普通、時代劇って悪代官と越後屋が一蓮托生だと思うんですが、本作での田中屋は証拠まで用意して主人公側に付いて(命が惜しいっていうのもありますが)くれます。
すると「窮鼠猫を噛む」という事かもしれませんが、家老の石田玄蕃が若殿の千賀谷政家の暗殺を企てますが、いくら何でも話が無茶苦茶じゃないですかね?
江戸時代にも主君押込があったにせよ、です。
石田は政家暗殺に失敗すると、今度は采女の警備が悪いと言って切腹か藩を去るかを迫りますが、石田が無茶苦茶過ぎて、「よくこんなんで家老になれたな?」と思うほどのデキの悪さで、真面目に観るのが馬鹿らしくなってしまいました。

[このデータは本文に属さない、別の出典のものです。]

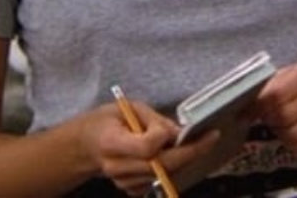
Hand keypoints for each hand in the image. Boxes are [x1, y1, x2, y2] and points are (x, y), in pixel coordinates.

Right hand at [78, 100, 218, 196]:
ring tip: (184, 142)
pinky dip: (169, 167)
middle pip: (160, 165)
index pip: (146, 147)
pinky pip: (159, 181)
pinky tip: (165, 154)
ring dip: (180, 159)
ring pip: (163, 174)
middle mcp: (116, 167)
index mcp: (111, 142)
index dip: (167, 138)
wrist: (86, 145)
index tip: (187, 129)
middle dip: (189, 152)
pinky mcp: (131, 190)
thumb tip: (179, 132)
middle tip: (210, 138)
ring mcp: (123, 183)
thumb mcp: (126, 107)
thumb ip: (153, 119)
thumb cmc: (106, 120)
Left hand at [255, 59, 296, 152]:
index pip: (278, 94)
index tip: (249, 108)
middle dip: (267, 118)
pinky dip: (290, 142)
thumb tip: (248, 101)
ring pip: (293, 134)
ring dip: (277, 131)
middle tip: (262, 115)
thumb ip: (273, 83)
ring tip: (275, 123)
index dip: (259, 104)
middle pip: (285, 116)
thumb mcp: (294, 69)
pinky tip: (287, 132)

これが、爽快な殺陣のアクションに振れてる映画であるとか、軽快でユーモアもある時代劇映画であるとかならば、石田の無茶苦茶ぶりも目をつぶって観れるのですが、作品自体がどうにもシリアスでここまで重いと、作品を破綻させるだけのものになってたと思います。
正直、観終わって、あまりのつまらなさに「どうしてここまで酷かったんだろう?」と考えたときに頭に浮かんだ言葉は「馴れ合い」でした。

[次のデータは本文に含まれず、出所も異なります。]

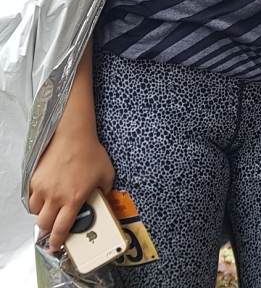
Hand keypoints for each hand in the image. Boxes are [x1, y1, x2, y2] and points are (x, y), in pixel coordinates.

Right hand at [27, 128, 114, 252]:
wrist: (73, 136)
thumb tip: (103, 199)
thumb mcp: (107, 174)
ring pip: (35, 211)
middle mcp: (55, 197)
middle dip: (48, 230)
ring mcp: (42, 188)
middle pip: (44, 224)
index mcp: (74, 198)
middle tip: (53, 228)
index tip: (55, 246)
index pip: (62, 228)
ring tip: (51, 208)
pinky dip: (36, 200)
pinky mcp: (34, 180)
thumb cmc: (91, 153)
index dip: (57, 241)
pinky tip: (46, 194)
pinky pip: (31, 197)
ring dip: (42, 213)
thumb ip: (105, 190)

本作の殺陣は格闘技に精通している岡田さん自身が担当されてるらしいのですが、殺陣を当日変更 した記事にあるように「予定調和を崩した方がいいとかなと。西島さんだからできること」と、その時のノリが採用されています。
本来こういうところは、インディーズと違う大作映画では、監督がコントロールすべきところだと思うんですが、肝心の監督は岡田さんをべた褒めですし、この辺の馴れ合いさ加減が作品に悪い方に出たかな?と思いました。

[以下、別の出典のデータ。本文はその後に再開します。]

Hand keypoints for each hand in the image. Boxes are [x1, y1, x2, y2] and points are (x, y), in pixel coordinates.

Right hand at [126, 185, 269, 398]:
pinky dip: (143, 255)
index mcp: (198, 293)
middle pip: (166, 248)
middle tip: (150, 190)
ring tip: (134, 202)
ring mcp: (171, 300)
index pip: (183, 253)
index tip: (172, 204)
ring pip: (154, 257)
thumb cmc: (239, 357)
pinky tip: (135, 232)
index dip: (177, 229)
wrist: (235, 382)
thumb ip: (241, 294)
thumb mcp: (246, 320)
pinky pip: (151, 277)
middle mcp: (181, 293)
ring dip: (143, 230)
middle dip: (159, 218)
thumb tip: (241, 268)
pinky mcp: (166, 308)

それから、エンドロールのクレジットも珍しく縦書きの文字が左から右に流れるものでしたが、それぞれの字が違っていて、おそらく出演者・スタッフの直筆だと思うのですが、そういうところも製作者側の熱い思いは分かりますが、空回り感が否めずその点で『パンク侍、斬られて候』なんかと近いと思いました。
本作を楽しめるとしたら、「ナルシスティックな俺」「カッコいい自分」が満載の岡田准一さんを好きなファンだけな気がするんですが、映画ファンとしては岡田さんが進むべきは『ジョン・ウィック』の方向で、巨匠と呼ばれる人と組むのではなくて、インディーズの若手監督だったり、それこそチャド・スタエルスキみたいなスタント出身の人と一緒に作り上げていった方がいいものが出来るんじゃないかと思いました。
鑑賞データ
TOHOシネマズ上野 TOHOシネマズデイ 1100円
2018年 162作品目 累計142800円 1作品単価881円
コメント
全く納得の評価ですね。残念な部分もたくさんありますか、それでもいい映画、好きな映画にしました。映像美、雰囲気、殺陣、そして妻への想いが素晴らしかったです。ストーリーに関しては途中から、もうどうでもいいや、と思ってました。